Dan Shipper and Kieran Klaassen present compound engineering, the engineering process developed at Every where 100% of the code is written by AI agents. The core principle is an inversion of complexity: in traditional engineering, each feature makes the next one harder; in compound engineering, each feature makes it easier, thanks to a learning loop that documents every bug, failed test, and insight for future agents.

The process breaks down into four steps. Plan (~40% of the time) begins with thorough research of the codebase, git history, and external best practices, after which the agent produces a complete planning document including the objective, proposed architecture, code examples, and success criteria. Work (~10%) is the simplest part: the agent executes the plan step by step, using MCP protocols like Playwright to test the application like a real user and iterate until satisfied. Assess (~40%) combines linters, unit tests, manual tests, and a system of 12 parallel subagents that evaluate the code from different perspectives (security, performance, complexity, architecture). Compound (~10%) is "the magic step": the lessons from each cycle are summarized by the agent and stored for future use.

Compound engineering works in practice at Every: five software products (Cora, Spiral, Sparkle, Monologue, and others), each primarily built and maintained by a single person, are used by thousands of users daily. The productivity estimate is that a well-equipped developer today does the work of five developers from a few years ago.

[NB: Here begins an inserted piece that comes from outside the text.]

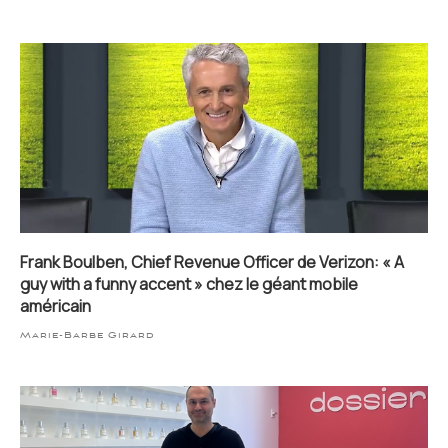
Frank Boulben, Chief Revenue Officer de Verizon: « A
guy with a funny accent » chez le géant mobile
américain
Marie-Barbe Girard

The primary tool is Claude Code, but the approach is tool-agnostic (Factory Droid and OpenAI Codex CLI are also used). Every has released an open-source plugin for Claude Code that implements the complete workflow, including the 12 review subagents.

The compounding mechanism is the key differentiator: the lessons learned live in the codebase as prompts, making every developer — including new hires — as well-informed as a veteran. Cora's agent, for example, must systematically ask itself where to place a feature within the system and whether a reusable precedent already exists.

The authors conclude that this approach renders many established practices obsolete: manually writing tests, exhaustive code documentation, no-internet coding interview exercises, and technology lock-in caused by legacy systems.